Partly paid-up rights issue shares of Reliance Industries ended up 8.5% at Rs 700 per share on BSE Sensex after opening the trading session at a premium price of Rs 689 apiece.
Partly paid-up rights issue shares of Reliance Industries ended up 8.5% at Rs 700 per share on BSE Sensex after opening the trading session at a premium price of Rs 689 apiece. The shares were expected to list even higher but a weak market on Monday pulled the prices down. The stocks that are partly-paid up as of now, touched a high of Rs 710 per share and a low of Rs 665. The Rs 53,124 crore rights issue of Reliance Industries Ltd (RIL) was the biggest ever to have entered the Indian stock market.
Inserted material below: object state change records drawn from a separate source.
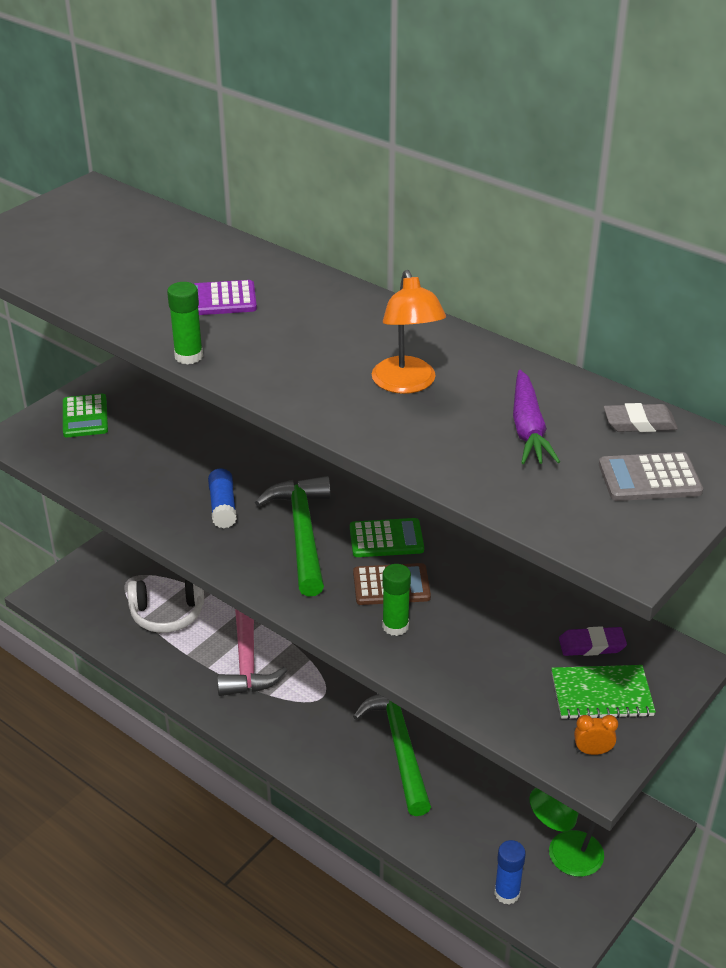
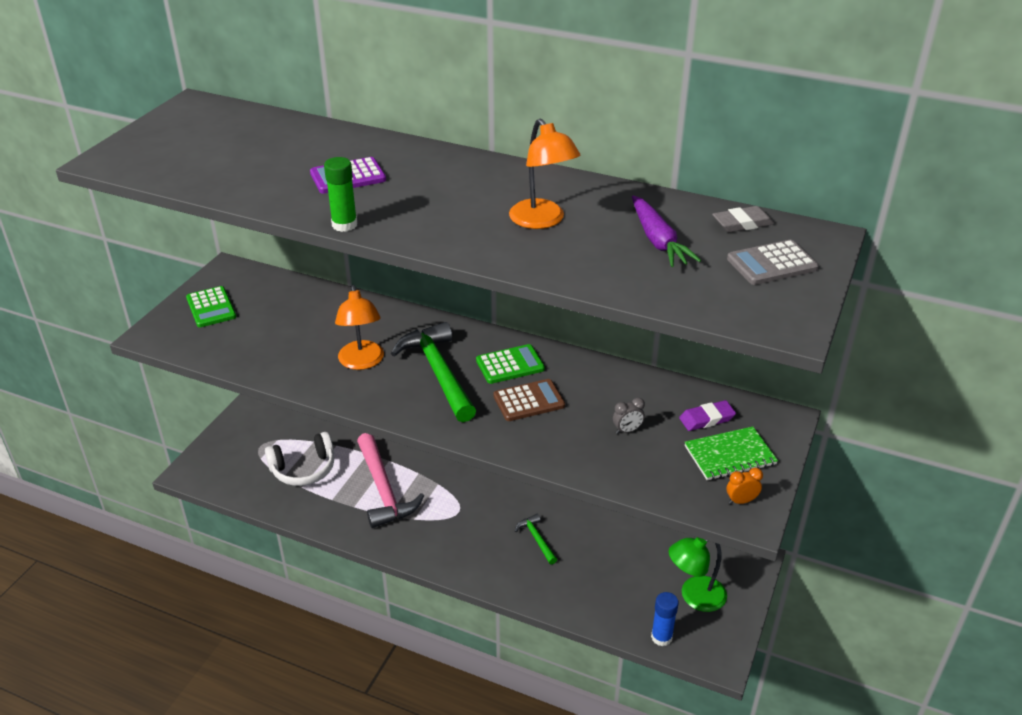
camera: 15 degrees left, 0 degrees up
blue glue stick [208,468,237,528] -> orange lamp [335,285,384,370]
green hammer [353,694,431,816] -> green hammer [515,514,557,565], size x0.49
green glue stick [382,564,411,636] -> none
none -> grey clock [613,398,645,434]

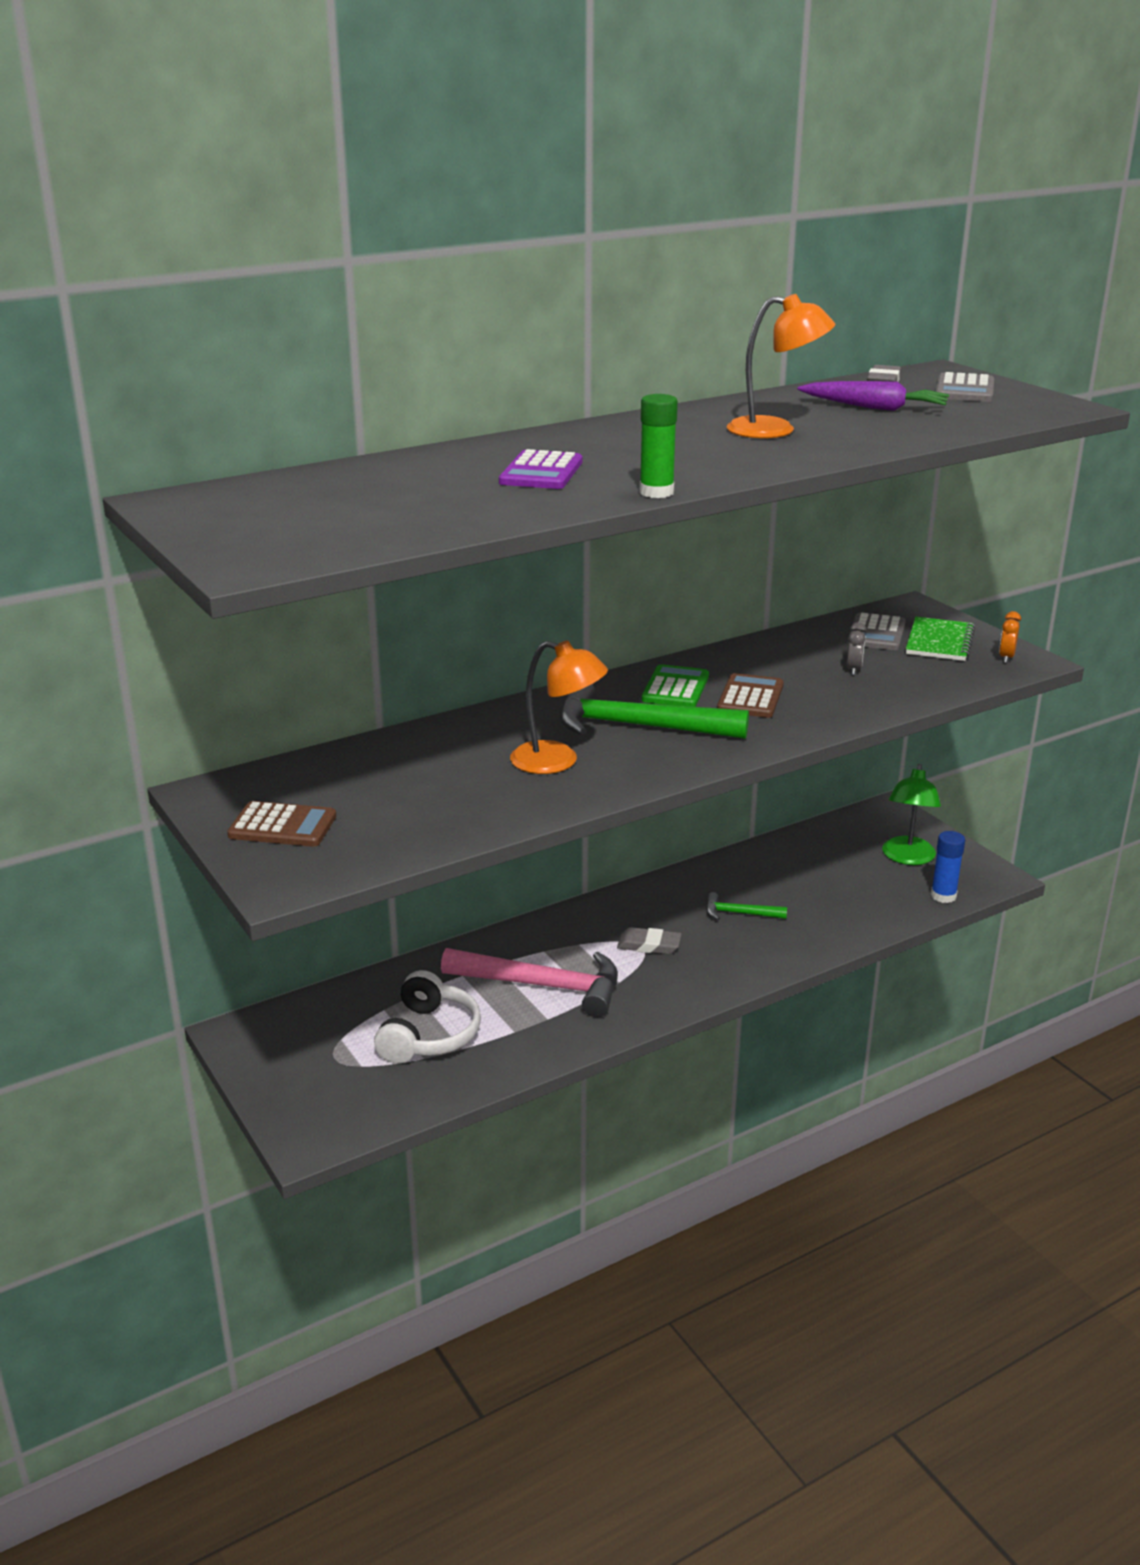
camera: 55 degrees left, 10 degrees down
green calculator [186,286,236,327] -> brown calculator [227,801,336,847]
purple eraser [679,400,736,431] -> grey calculator [847,612,906,650]
none -> grey eraser [617,927,681,954]

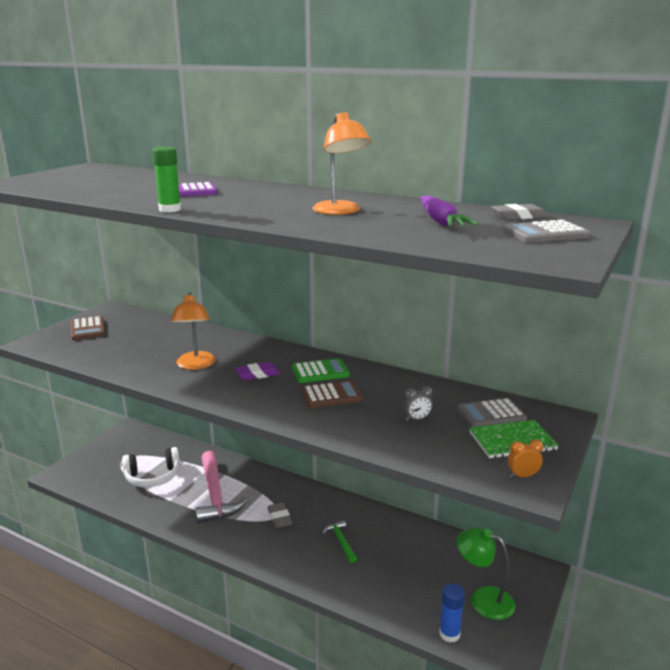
camera: 60 degrees right, 5 degrees down
green hammer [560,684,749,739] -> purple eraser [235,362,281,380]
green lamp [882,764,941,865] -> green lamp turned 45 degrees clockwise [456,527,516,620]

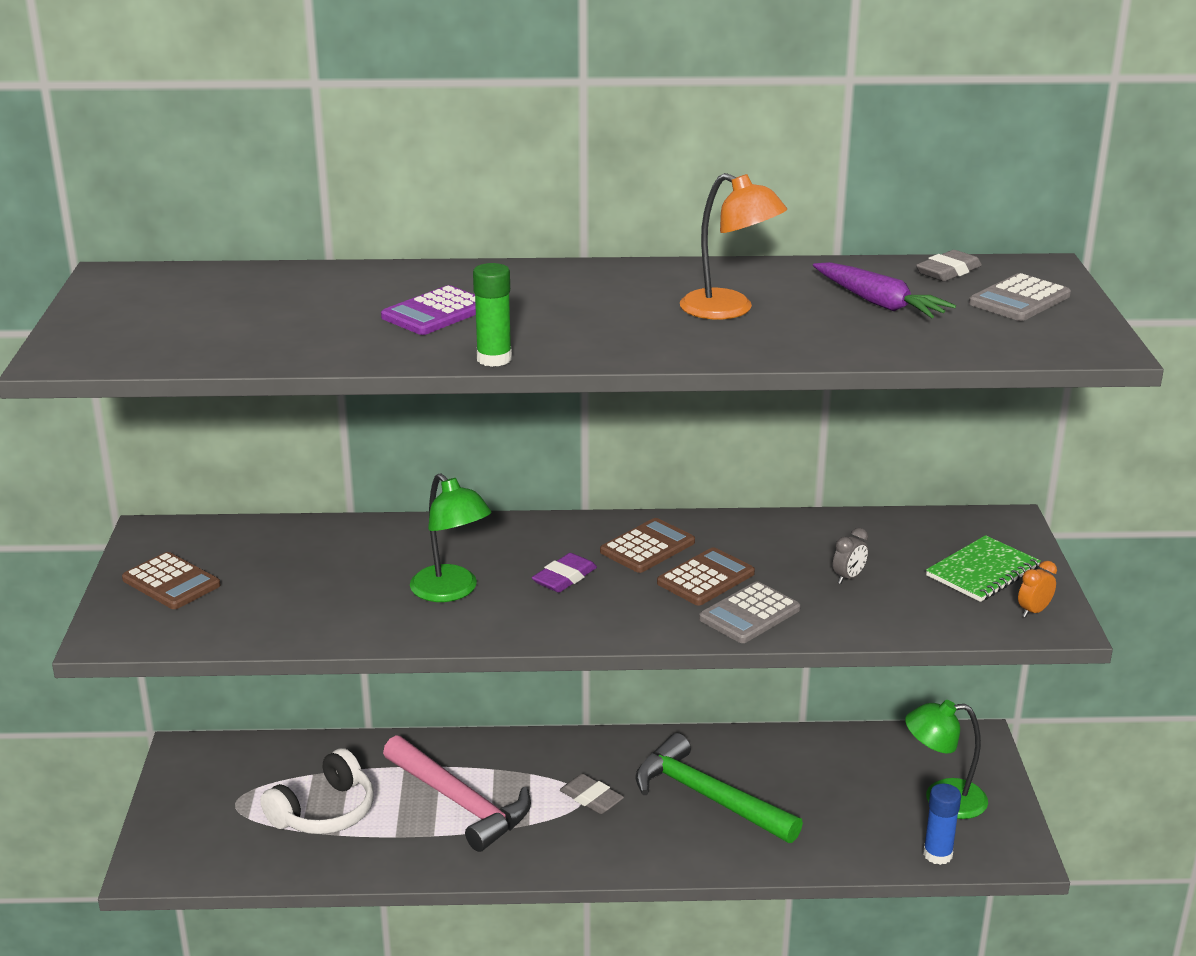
camera: 30 degrees left, 5 degrees up
orange lamp [170,292,216,370] -> green lamp [410,473,491,602]
green calculator [292,358,350,383] -> brown calculator [600,518,695,573]
green hammer [322,520,357,563] -> green hammer [635,733,803,843], size x2.05
grey calculator [457,398,527,427] -> grey calculator moved to [699,581,800,643]

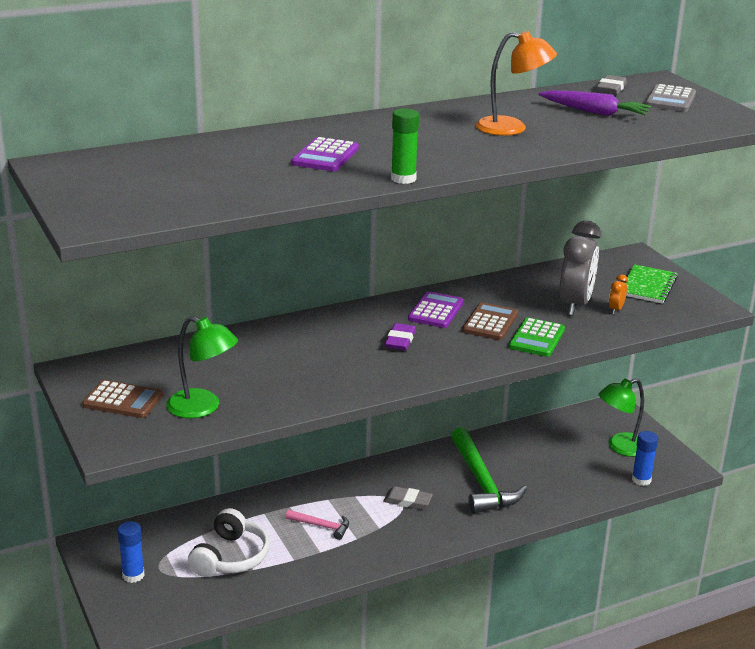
camera: 25 degrees left, 0 degrees up
pink hammer [383,735,531,852] -> pink hammer [286,510,349,540], size x0.49
green lamp [410,473,491,602] -> green lamp moved to [166,316,238,418]
brown calculator [600,518,695,573] -> purple calculator [408,291,464,328]
green hammer [635,733,803,843] -> green hammer turned 120 degrees counterclockwise [451,427,527,514]
grey calculator [699,581,800,643] -> green calculator [509,317,565,357]
grey clock [833,528,868,584] -> grey clock [560,221,601,316], size x2.36
orange clock [1018,561,1057,617] -> orange clock moved to [609,275,628,314]
none -> blue glue stick [118,521,145,583]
According to the payment structure proposed by RIL for the Rs 53,124 crore rights issue, those who subscribed had to only pay 25% of the price right now and the remaining in two installments next year. This helped the RIL rights issue get oversubscribed 1.6 times despite a muted market sentiment owing to the coronavirus pandemic and the resultant slowdown in the world economy. The rights issue offered shares of the company at Rs 1,2570 per share, a 14.8% discount. The fully paid up shares of the Mukesh-Ambani led RIL, on the other hand, ended the trading session flat, aided by some recovery in the later hours of the trading session. RIL shares on BSE Sensex closed at Rs 1,589 per share, up 0.04%. The stock held on despite the weak market sentiment that saw the benchmark index tank as much as 800 points during the day.
Mukesh Ambani led-RIL on Saturday evening announced getting US-based private equity firm TPG to invest Rs 4,547 crore for a 0.93% equity stake in its digital telecommunications arm Jio Platforms. The investment by TPG was followed by another private equity firm, L Catterton, investing Rs 1,895 crore for a further 0.39% equity stake in the company. Reliance Industries group has raised a total investment of over Rs 1.04 lakh crore, by selling a combined 22.28% equity stake in Jio Platforms. Analysts at Kotak Institutional Equities think that the surplus cash inflows may be used by RIL as a war chest to accelerate organic initiatives or pursue inorganic opportunities amid ongoing adversities, besides repaying debt/liabilities.
According to Kotak Institutional Equities, partly-paid shares of RIL may act as a long-dated call option to play the stock. “Our NPV-based calculation suggests that partly paid shares may trade at a discount of Rs 850-900 to RIL’s stock price, depending on the cost of capital assumed by investors,” it said.